Une équipe de chercheurs de plusieurs instituts de recherche britanniques, qui publie ses travaux jeudi dans la revue spécialisée Nature Nanotechnology, a testé l'effet à distance sur des tissus conjonctifs humains de nanoparticules de cobalt-chrome, qui servent notamment dans la fabrication de têtes de fémur pour les hanches artificielles.

En contact direct avec des organes, ces nanoparticules d'un diamètre moyen de 29,5 nanomètres, ou milliardièmes de mètre, sont connues pour pouvoir endommager l'ADN, provoquer des aberrations chromosomiques, voire la mort de cellules, si elles sont utilisées au-delà d'un certain seuil de concentration.

Un test de laboratoire cité par une étude de l'université de Leeds, en Grande-Bretagne, en 2007, a montré qu'un million de ces nanoparticules de cobalt-chrome sont libérées dans le corps à chaque pas effectué par un patient.

Mais aucune étude n'avait encore été réalisée pour examiner la toxicité de nanoparticules positionnées de l'autre côté d'une barrière cellulaire.

Gevdeep Bhabra du Bristol Implant Research Centre et ses collègues ont utilisé comme «barrière» des cellules BeWo, souvent employées dans des modèles in vitro, par exemple pour modéliser le transport des acides aminés dans le placenta.

En laboratoire, ils ont placé des nanoparticules de cobalt-chrome à côté des cellules BeWo, et de l'autre des cellules de tissu conjonctif (fibroblaste) humain.

«A notre grande surprise, non seulement nous avons constaté des dégâts de l'autre côté de la barrière, mais nous en avons trouvé autant que s'il n'y en avait pas», a déclaré Charles Patrick Case, l'un des auteurs de l'étude au cours d'une conférence de presse à Londres.

Cette dégradation s'est produite alors que «les nanoparticules n'ont pas traversé cette barrière», souligne l'étude.

Le mécanisme par lequel les tissus situés de l'autre côté de la barrière sont affectés reste en revanche mal expliqué, même si les chercheurs soupçonnent que des molécules jouent un rôle de transmetteur d'informations.

Reste à voir si cette expérience de laboratoire est fidèle aux réactions du corps humain, ont souligné les auteurs lors de leur conférence de presse, tout en appelant à ne pas passer à côté des avancées prometteuses des nanotechnologies.

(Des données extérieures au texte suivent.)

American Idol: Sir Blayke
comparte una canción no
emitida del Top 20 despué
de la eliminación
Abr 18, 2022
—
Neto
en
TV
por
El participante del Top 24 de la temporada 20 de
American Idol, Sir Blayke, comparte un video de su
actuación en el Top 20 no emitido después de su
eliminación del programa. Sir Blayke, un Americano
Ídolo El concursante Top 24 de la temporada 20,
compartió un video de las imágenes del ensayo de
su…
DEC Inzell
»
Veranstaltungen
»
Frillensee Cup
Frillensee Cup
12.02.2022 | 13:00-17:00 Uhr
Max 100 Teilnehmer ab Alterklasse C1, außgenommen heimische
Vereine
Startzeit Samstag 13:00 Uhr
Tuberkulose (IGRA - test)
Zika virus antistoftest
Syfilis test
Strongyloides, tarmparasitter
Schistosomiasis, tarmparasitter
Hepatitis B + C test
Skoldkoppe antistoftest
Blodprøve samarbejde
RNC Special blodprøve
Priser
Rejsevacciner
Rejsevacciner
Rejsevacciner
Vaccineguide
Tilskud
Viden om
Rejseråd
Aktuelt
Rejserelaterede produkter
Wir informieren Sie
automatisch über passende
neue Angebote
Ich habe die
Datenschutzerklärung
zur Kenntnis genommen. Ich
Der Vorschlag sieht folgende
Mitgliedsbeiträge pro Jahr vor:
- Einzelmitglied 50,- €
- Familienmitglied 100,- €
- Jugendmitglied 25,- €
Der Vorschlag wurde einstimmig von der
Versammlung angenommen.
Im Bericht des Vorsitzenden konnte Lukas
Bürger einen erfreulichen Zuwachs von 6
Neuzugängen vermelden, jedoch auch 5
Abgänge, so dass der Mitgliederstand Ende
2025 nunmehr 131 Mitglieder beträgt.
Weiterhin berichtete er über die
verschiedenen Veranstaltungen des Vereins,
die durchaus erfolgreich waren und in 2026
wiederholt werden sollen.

«Si c'est ainsi que fonctionnent les barrières dans le corps humain, la première chose intéressante est que nous pouvons développer de nouveaux médicaments pour agir par delà ces barrières sans avoir à les traverser», a déclaré pour sa part Ashley Blom, un chirurgien orthopédiste de l'université de Bristol.

«De petites particules comme des virus ou des prions pourraient utiliser de tels mécanismes», a ajouté ce médecin qui entrevoit déjà «un champ entièrement nouveau pour la recherche».

Cet article est publié alors qu'un débat public a été lancé en France sur les nanotechnologies, avec des rencontres organisées dans 17 villes du 15 octobre au 23 février.

De son côté, l'Office fédéral de l'environnement allemand (UBA) a jugé le 21 octobre qu'en attendant d'en savoir plus sur les effets secondaires des nanoparticules, «l'utilisation de produits qui contiennent ou peuvent libérer des nanomatériaux devrait être évitée dans la mesure du possible, le temps que leurs effets sur l'homme et l'environnement soient mieux compris».